- [Records provided]
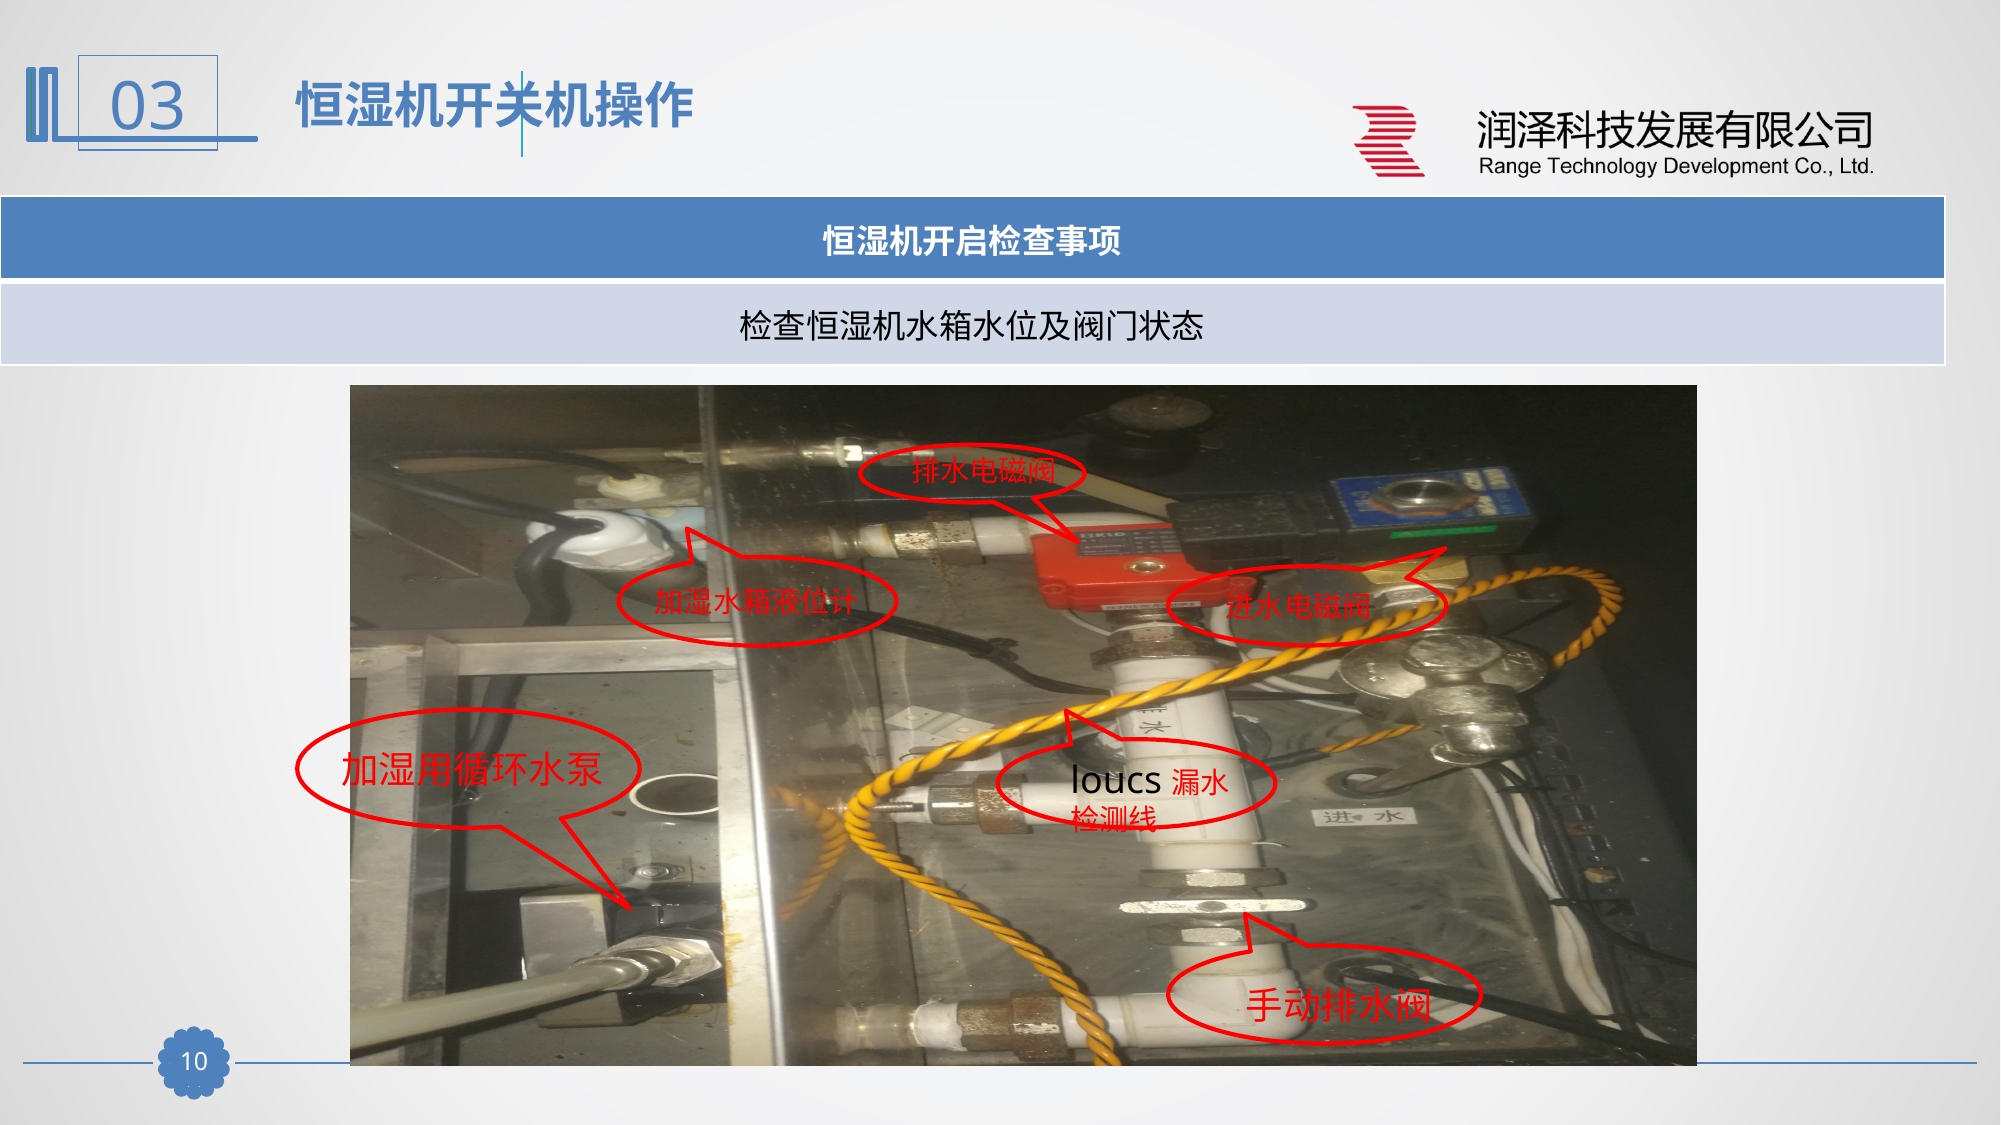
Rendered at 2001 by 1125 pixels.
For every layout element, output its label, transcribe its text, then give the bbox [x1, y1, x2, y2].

table_header 恒湿机开启检查事项 [1, 197, 1944, 278]
slide_number 9 [170, 1039, 218, 1086]
text_box 恒湿机开关机操作 [279, 66, 1733, 142]
text_box [295, 724, 349, 814]
table_cell 检查恒湿机水箱水位及阀门状态 [1, 284, 1944, 364]
picture [0, 0, 2001, 1125]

- [Your objective]
Copy each line above exactly, with no images.

- [Answer to the exercise]
Rendered at 2001 by 1125 pixels.
For every layout element, output its label, transcribe its text, then give the bbox [x1, y1, x2, y2].

table_header 恒湿机开启检查事项 [1, 197, 1944, 278]
slide_number 9 [170, 1039, 218, 1086]
text_box 恒湿机开关机操作 [279, 66, 1733, 142]
text_box [295, 724, 349, 814]
table_cell 检查恒湿机水箱水位及阀门状态 [1, 284, 1944, 364]
picture [0, 0, 2001, 1125]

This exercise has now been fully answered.